##### Passage provided

AUSTIN — At least 19 police officers in this state capital are facing criminal charges for allegedly using excessive force on protesters during the summer of 2020, according to their union president — an unusually high number that reflects District Attorney José Garza’s year-old effort to crack down on police misconduct.
Garza, who was elected in 2020 after promising to reform the criminal justice system, declined to reveal specifics of the indictments, saying he is prohibited by law from doing so until everyone charged has been served with an arrest warrant or turned themselves in to law enforcement.
Police union president Ken Casaday said he was aware of the indictments because the officers’ defense lawyers had been notified. Though the identities of most of the officers have not been made public, Casaday identified one of them as Justin Berry, a 13-year veteran of the department who is running as a Republican for a seat in the Texas House.
Few cities across the nation have seen so many of their police officers face criminal charges all at once; before Garza took office, fewer than half a dozen Austin officers had been indicted in the previous 20 years.
News of the charges widened the rift between police and prosecutors in Austin that has developed since Garza took office. Casaday called the indictments “an absolute disgrace.” In an unusual public rebuke of the district attorney, Austin Police Chief Joseph Chacon said that he was “disappointed” and that none of his officers had committed criminal conduct during the protests.
The demonstrations against police brutality that swept the nation in 2020 were especially heated in Austin, where police had fatally shot an unarmed Latino man named Michael Ramos just a month before George Floyd was killed in Minneapolis. City police fired “bean bag munitions” at protesters, which they described as nonlethal force. Dozens were severely injured, however, and the department soon banned the use of such munitions in crowd-control situations. Police union officials have said that department leaders, not individual officers, were to blame for failing to recognize that the munitions were defective.
Two of the injured protesters, both Black men, underwent emergency surgeries for a fractured skull and a fractured jaw, according to lawsuits they filed against the city and police. Austin officials recently agreed to pay them a combined $10 million to settle the cases. The most the city had ever previously paid to settle an excessive-force allegation against police was $3.25 million for the shooting death of an unarmed Black teenager in 2016.

##########
##### Information

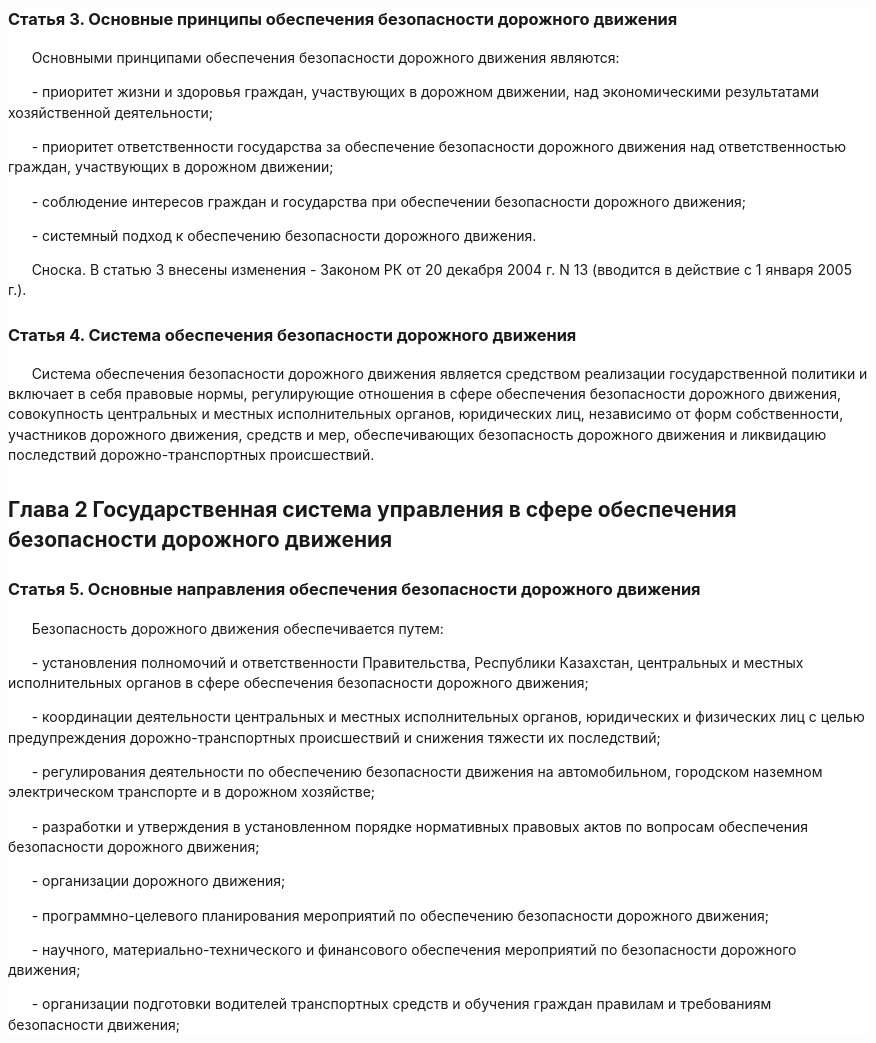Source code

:### Статья 3. Основные принципы обеспечения безопасности дорожного движения

      Основными принципами обеспечения безопасности дорожного движения являются:

      - приоритет жизни и здоровья граждан, участвующих в дорожном движении, над экономическими результатами хозяйственной деятельности;

      - приоритет ответственности государства за обеспечение безопасности дорожного движения над ответственностью граждан, участвующих в дорожном движении;

      - соблюдение интересов граждан и государства при обеспечении безопасности дорожного движения;

      - системный подход к обеспечению безопасности дорожного движения.

      Сноска. В статью 3 внесены изменения - Законом РК от 20 декабря 2004 г. N 13 (вводится в действие с 1 января 2005 г.).

### Статья 4. Система обеспечения безопасности дорожного движения

      Система обеспечения безопасности дорожного движения является средством реализации государственной политики и включает в себя правовые нормы, регулирующие отношения в сфере обеспечения безопасности дорожного движения, совокупность центральных и местных исполнительных органов, юридических лиц, независимо от форм собственности, участников дорожного движения, средств и мер, обеспечивающих безопасность дорожного движения и ликвидацию последствий дорожно-транспортных происшествий.

## Глава 2 Государственная система управления в сфере обеспечения безопасности дорожного движения

### Статья 5. Основные направления обеспечения безопасности дорожного движения

      Безопасность дорожного движения обеспечивается путем:

      - установления полномочий и ответственности Правительства, Республики Казахстан, центральных и местных исполнительных органов в сфере обеспечения безопасности дорожного движения;

      - координации деятельности центральных и местных исполнительных органов, юридических и физических лиц с целью предупреждения дорожно-транспортных происшествий и снижения тяжести их последствий;

      - регулирования деятельности по обеспечению безопасности движения на автомобильном, городском наземном электрическом транспорте и в дорожном хозяйстве;

      - разработки и утверждения в установленном порядке нормативных правовых актов по вопросам обеспечения безопасности дорожного движения;

      - организации дорожного движения;

      - программно-целевого планирования мероприятий по обеспечению безопасности дорожного движения;

      - научного, материально-технического и финансового обеспечения мероприятий по безопасности дорожного движения;

      - организации подготовки водителей транспортных средств и обучения граждан правилам и требованиям безопасности движения;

##########

» **Problem description**:
Reproduce the portion of the passage on the Austin police indictments that begins at the words "Garza, who was" and stops after "previous 20 years.". Draw solely on the text.

» **Expected answer**:
Garza, who was elected in 2020 after promising to reform the criminal justice system, declined to reveal specifics of the indictments, saying he is prohibited by law from doing so until everyone charged has been served with an arrest warrant or turned themselves in to law enforcement.
Police union president Ken Casaday said he was aware of the indictments because the officers’ defense lawyers had been notified. Though the identities of most of the officers have not been made public, Casaday identified one of them as Justin Berry, a 13-year veteran of the department who is running as a Republican for a seat in the Texas House.
Few cities across the nation have seen so many of their police officers face criminal charges all at once; before Garza took office, fewer than half a dozen Austin officers had been indicted in the previous 20 years.